> Exercise task A: Please translate this sentence from the Python string-formatting tutorial into Spanish: "We can pass dictionaries in the `format` method and use the keys of the dictionaries inside the placeholders."
> Exercise task B: Write what comes next in the Python string-formatting tutorial, starting after its final line of code.

> Text segment:
++++++++
We can also use keyword arguments inside the format method. By doing so we don't need to take into account the order at which the inputs of `forward` are sent.


In [44]:
for n,a in zip(names,ages):
    print('name: {name}\t \t age: {age}'.format(age=a, name=n))

name: David	 	 age: 19
name: Jaquim	 	 age: 30
name: Michael	 	 age: 50


In [45]:
'{0}, {1}, {2}'.format('a', 'b', 'c')

'a, b, c'

In [46]:
'{2}, {1}, {0}'.format('a', 'b', 'c')

'c, b, a'

In [47]:
'Coordinates: {latitude}, {longitude}'.format(latitude='37.24N', longitude='-115.81W')

'Coordinates: 37.24N, -115.81W'

#### Placeholders with dictionary inputs

We can pass dictionaries in the `format` method and use the keys of the dictionaries inside the placeholders.

In [48]:
names = ['David', 'Jaquim', 'Michael']
ages = [19, 30, 50]
d = []

for n,a in zip(names,ages):
    d.append({'name':n, 'age':a})

In [49]:
for d_k in d:
    print('name: {name}\t \t age: {age}'.format(**d_k))

name: David	 	 age: 19
name: Jaquim	 	 age: 30
name: Michael	 	 age: 50


In [50]:
coord = {'latitude': '37.24N', 'longitude': '-115.81W'}
'Coordinates: {latitude}, {longitude}'.format(**coord)
++++++++
> Record list:
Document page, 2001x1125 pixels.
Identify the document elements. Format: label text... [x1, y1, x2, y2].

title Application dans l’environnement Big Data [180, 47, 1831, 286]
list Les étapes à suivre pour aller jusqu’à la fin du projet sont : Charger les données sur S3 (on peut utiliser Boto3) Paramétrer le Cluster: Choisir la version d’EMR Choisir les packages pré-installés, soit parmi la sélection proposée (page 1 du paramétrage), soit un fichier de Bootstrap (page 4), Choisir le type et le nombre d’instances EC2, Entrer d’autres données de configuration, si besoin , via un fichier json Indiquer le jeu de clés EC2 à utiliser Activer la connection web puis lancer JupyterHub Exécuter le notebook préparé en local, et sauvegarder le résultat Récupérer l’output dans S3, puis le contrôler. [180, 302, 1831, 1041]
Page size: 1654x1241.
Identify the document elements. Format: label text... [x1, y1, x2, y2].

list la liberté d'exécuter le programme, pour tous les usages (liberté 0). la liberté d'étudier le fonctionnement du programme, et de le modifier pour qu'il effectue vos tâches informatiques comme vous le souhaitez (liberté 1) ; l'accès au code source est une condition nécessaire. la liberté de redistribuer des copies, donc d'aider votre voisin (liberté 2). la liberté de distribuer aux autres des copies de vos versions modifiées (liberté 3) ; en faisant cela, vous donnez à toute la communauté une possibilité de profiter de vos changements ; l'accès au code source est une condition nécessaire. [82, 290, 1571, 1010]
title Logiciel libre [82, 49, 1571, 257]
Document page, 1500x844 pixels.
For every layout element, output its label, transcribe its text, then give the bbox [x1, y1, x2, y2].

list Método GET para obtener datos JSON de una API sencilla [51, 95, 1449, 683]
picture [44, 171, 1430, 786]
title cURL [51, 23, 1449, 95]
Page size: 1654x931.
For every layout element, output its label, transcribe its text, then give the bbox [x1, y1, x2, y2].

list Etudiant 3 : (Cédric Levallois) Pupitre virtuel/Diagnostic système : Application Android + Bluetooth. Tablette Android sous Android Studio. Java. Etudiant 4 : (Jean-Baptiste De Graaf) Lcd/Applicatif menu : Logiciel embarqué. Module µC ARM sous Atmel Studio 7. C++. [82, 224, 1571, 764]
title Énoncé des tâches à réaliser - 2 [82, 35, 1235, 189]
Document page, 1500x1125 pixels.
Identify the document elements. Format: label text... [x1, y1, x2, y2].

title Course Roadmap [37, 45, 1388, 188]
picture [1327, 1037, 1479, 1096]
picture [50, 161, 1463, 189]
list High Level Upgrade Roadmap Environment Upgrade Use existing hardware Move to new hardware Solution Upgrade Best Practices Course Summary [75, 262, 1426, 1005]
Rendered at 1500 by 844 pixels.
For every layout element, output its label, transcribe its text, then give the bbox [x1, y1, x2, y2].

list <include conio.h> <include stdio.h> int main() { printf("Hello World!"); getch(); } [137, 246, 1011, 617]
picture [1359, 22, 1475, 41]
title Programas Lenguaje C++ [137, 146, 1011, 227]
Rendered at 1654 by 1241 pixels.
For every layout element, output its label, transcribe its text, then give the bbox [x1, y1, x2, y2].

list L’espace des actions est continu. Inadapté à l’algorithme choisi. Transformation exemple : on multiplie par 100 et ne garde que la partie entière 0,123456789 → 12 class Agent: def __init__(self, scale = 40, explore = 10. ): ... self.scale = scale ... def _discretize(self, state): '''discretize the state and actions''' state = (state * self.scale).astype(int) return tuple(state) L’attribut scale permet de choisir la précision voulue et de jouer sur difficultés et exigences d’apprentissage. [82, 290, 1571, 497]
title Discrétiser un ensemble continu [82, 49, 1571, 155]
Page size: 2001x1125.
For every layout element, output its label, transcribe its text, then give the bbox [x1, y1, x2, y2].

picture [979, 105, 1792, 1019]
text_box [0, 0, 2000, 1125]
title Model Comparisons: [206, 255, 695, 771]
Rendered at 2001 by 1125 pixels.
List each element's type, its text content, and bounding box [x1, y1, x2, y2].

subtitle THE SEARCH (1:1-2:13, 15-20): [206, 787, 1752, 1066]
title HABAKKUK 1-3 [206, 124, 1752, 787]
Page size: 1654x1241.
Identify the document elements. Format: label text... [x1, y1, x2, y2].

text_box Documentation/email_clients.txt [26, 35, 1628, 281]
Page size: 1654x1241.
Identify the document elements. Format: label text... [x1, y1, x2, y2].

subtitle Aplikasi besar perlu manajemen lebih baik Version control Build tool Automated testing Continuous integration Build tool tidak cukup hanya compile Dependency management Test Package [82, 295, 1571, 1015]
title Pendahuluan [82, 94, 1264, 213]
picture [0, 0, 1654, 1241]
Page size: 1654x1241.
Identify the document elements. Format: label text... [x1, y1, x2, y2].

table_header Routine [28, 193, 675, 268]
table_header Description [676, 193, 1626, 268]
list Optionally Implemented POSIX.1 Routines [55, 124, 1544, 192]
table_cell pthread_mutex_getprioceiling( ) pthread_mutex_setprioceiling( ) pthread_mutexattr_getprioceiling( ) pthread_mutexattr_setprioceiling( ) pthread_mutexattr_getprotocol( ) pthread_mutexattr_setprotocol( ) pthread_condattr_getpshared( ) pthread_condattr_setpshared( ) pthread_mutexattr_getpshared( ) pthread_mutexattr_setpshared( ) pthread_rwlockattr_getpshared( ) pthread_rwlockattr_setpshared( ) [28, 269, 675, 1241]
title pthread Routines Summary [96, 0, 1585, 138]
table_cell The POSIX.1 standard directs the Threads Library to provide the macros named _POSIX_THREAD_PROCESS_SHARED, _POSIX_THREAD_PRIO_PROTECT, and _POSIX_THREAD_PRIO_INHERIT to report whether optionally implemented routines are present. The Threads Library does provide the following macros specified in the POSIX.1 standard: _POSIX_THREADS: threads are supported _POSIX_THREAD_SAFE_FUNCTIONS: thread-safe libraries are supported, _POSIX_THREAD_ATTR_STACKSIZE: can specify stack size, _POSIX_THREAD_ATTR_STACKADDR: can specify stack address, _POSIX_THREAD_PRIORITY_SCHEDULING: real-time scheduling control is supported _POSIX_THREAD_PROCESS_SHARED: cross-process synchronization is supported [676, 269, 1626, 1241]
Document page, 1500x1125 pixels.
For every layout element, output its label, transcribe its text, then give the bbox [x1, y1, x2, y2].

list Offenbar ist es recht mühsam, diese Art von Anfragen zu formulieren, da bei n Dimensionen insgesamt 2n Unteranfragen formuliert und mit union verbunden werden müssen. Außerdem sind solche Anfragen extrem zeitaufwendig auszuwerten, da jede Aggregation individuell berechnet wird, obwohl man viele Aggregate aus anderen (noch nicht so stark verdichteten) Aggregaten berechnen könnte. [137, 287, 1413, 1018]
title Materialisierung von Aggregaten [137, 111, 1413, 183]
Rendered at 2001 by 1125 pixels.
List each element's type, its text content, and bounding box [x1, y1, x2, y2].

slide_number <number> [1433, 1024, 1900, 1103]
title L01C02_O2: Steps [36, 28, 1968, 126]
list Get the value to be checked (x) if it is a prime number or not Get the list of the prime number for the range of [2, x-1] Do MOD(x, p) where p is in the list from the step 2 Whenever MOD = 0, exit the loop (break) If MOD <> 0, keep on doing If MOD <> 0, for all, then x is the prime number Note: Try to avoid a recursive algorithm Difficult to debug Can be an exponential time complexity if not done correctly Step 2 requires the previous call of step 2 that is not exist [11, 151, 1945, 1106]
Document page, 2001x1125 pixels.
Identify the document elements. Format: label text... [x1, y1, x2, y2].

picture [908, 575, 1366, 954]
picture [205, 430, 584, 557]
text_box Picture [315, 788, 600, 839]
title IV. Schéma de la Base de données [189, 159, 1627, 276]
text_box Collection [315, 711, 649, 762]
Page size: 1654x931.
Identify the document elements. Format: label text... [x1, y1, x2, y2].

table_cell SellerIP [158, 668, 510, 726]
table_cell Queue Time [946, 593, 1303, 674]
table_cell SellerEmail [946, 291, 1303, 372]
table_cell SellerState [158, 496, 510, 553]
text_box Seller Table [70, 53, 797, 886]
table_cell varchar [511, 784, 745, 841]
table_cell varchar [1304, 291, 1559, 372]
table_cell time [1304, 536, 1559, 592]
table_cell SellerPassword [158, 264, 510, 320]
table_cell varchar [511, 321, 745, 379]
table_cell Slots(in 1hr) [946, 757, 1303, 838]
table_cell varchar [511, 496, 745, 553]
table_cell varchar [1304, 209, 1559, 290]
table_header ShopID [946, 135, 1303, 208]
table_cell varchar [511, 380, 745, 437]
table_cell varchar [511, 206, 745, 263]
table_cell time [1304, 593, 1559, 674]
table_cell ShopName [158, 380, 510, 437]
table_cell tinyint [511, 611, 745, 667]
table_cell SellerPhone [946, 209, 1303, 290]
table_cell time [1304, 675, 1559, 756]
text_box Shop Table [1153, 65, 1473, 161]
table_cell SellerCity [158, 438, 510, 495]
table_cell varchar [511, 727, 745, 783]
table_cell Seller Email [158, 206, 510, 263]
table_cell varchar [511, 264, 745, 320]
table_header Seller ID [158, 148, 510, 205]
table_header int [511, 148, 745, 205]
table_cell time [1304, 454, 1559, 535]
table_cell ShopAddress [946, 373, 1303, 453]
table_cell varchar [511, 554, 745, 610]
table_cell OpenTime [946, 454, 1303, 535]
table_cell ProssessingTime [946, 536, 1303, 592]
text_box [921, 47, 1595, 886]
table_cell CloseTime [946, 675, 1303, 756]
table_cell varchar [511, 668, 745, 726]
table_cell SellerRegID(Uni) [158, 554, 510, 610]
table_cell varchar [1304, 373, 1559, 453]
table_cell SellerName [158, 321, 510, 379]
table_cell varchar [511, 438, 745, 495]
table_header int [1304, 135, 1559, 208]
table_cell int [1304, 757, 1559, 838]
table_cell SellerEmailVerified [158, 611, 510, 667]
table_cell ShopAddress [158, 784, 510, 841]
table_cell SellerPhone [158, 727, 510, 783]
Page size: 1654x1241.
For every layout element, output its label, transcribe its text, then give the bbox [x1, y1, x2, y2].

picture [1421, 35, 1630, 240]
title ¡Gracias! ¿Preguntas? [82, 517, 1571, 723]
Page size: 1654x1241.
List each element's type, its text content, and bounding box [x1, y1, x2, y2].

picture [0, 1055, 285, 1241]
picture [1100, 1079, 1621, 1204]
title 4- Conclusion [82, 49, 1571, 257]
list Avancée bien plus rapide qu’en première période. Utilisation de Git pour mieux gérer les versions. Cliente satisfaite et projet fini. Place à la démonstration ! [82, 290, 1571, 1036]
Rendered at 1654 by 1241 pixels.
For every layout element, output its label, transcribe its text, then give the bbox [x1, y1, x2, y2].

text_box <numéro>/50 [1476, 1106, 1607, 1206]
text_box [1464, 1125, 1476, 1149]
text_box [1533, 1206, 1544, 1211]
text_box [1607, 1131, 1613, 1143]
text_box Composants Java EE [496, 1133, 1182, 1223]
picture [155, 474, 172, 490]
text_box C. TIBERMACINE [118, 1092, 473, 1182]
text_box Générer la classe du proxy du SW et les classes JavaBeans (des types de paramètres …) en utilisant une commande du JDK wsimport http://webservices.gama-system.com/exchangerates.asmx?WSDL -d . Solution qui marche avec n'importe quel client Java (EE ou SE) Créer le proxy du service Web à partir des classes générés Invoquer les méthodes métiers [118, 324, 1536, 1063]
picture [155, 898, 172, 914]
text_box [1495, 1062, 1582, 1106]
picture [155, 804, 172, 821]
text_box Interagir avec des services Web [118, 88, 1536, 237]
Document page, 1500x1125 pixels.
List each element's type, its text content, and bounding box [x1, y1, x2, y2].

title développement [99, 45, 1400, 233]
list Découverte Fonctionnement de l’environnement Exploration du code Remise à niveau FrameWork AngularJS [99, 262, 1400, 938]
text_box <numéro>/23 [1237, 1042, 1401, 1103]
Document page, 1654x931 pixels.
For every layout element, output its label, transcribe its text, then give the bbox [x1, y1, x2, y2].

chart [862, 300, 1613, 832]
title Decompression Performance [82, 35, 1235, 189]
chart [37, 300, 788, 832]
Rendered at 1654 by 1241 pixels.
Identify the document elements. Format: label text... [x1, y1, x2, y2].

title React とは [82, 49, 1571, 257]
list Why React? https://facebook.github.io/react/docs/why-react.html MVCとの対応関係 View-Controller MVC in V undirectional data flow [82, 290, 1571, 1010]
++++++++
> Written reply A: Podemos pasar diccionarios al método `format` y usar las claves de los diccionarios dentro de los marcadores de posición.

> Written reply B:
'Coordinates: 37.24N, -115.81W'

#### Access object atributes

In [51]:
c = 3-5j

In [52]:
' {0} is formed from the real part {0.real} and the imaginary part {0.imag}.'.format(c)

' (3-5j) is formed from the real part 3.0 and the imaginary part -5.0.'

In [53]:
class Point(object):
    def __init__(self, x, y):
         self.x, self.y = x, y
    def __str__(self):
         return 'Point({self.x}, {self.y})'.format(self=self)

In [54]:
aux = Point(4,2)

In [55]:
aux.x, aux.y

(4, 2)

In [56]:
print(aux)

Point(4, 2)


#### Controlling begining and end of strings: Placeholders for tables


We can print strings in a table like format where we can control spaces with a very nice trick. We can simply use `{k:len_k}` to specify the starting position and the length of the column.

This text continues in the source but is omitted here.